The Shinde house that saw week-long celebration only two months ago when Umesh tied the knot is now struggling to come to terms with his death.
While the distraught family is yet to make up its mind about filing a case, the civic activists and legal experts say a case like this merits not just a civil action but even criminal prosecution.
BBMP misses deadlines to repair roads in Bangalore
The road here from St John's to Sarjapur is being called the best road to give one an off-roading experience in the Bangalore city. "You are seeing in front of us only how deep the pothole is. When the rain comes, water will be filled, we will not be knowing how deep it is," said a commuter.

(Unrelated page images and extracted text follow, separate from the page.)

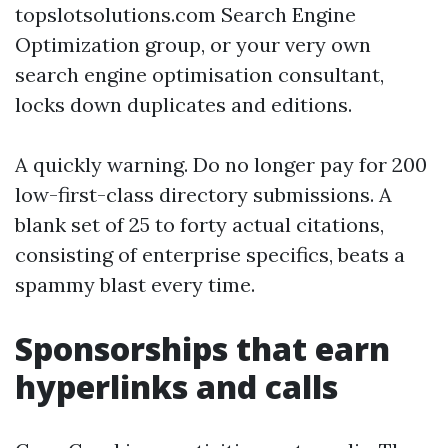
topslotsolutions.com Search Engine
Optimization group, or your very own
search engine optimisation consultant,
locks down duplicates and editions.
A quickly warning. Do no longer pay for 200
low-first-class directory submissions. A
blank set of 25 to forty actual citations,
consisting of enterprise specifics, beats a
spammy blast every time.
Sponsorships that earn
hyperlinks and calls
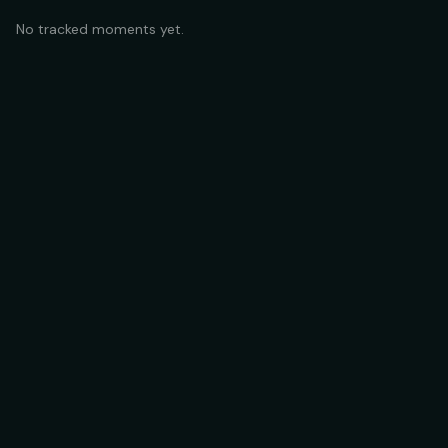
No tracked moments yet.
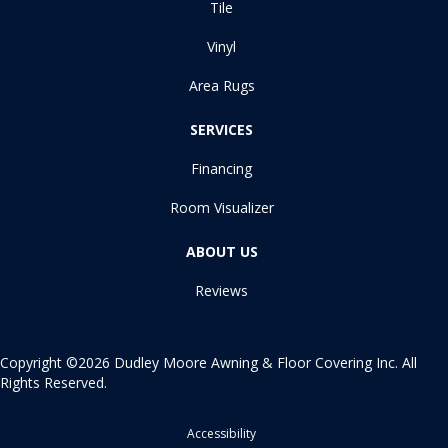
Tile
Vinyl
Area Rugs
SERVICES
Financing
Room Visualizer
ABOUT US
Reviews
Copyright ©2026 Dudley Moore Awning & Floor Covering Inc. All
Rights Reserved.
Accessibility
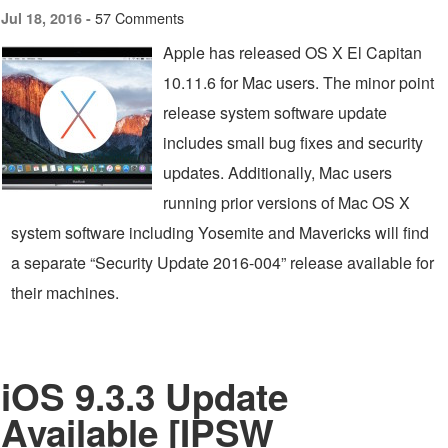
57 Comments
Jul 18, 2016 -
Apple has released OS X El Capitan
10.11.6 for Mac users. The minor point
release system software update
includes small bug fixes and security
updates. Additionally, Mac users
running prior versions of Mac OS X
system software including Yosemite and Mavericks will find
a separate “Security Update 2016-004” release available for
their machines.
iOS 9.3.3 Update
Available [IPSW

"Three to four months back while elections, our leaders told us that our votes were valuable and now we see how much they value our votes through this road," said another troubled commuter.
The Bruhat Bengaluru Mahanagara Palike (BBMP) says it has allotted Rs 5 lakh for each ward in the city, that has 198 wards, to repair the conditions of the road. It is nearly about Rs 10 crore that the BBMP is spending to fix the roads but statistics don't mean much to commuters in Bangalore.
Drivers and passengers struggle and the BBMP has already missed two deadlines to fix the roads in the city with the state government giving the BBMP another extension of two weeks to get its act together. It has to be seen whether Bangalore can be pothole-free and whether driving or riding in the rains will be a comfortable experience.
Potholed roads a recurring phenomena in Delhi
Potholed roads is a recurring phenomena even in the national capital. Every year after the monsoon several roads in Delhi tend to cave in and cause huge potholes. CNN-IBN came across a 28-feet wide pothole in east Delhi. The entire road had caved in and that was not the only crater but many causing huge problems for traffic.
"Be it rain or no rain, this road has always had potholes. In the past 3 to 4 years the condition of this road has only become worse and there hasn't been any sort of repairs done," said a commuter.
The repair work, too, is an eye wash as it is basically a mixture of some concrete and the rubble thrown into the potholes and that's the end of it. Now, Delhi has nearly 24,000 km of road including its main and internal roads and with the monsoons just about approaching, the situation is only going to get worse and it's certainly going to take more than this to solve the pothole problem of Delhi.
Potholes are not a new story in any of the above mentioned cities. Despite the plight of commuters being highlighted every year, the pothole problem remains in many cities. While authorities claim crores are being spent, it remains to be seen whether the bumpy potholed ride in India can become a smooth one.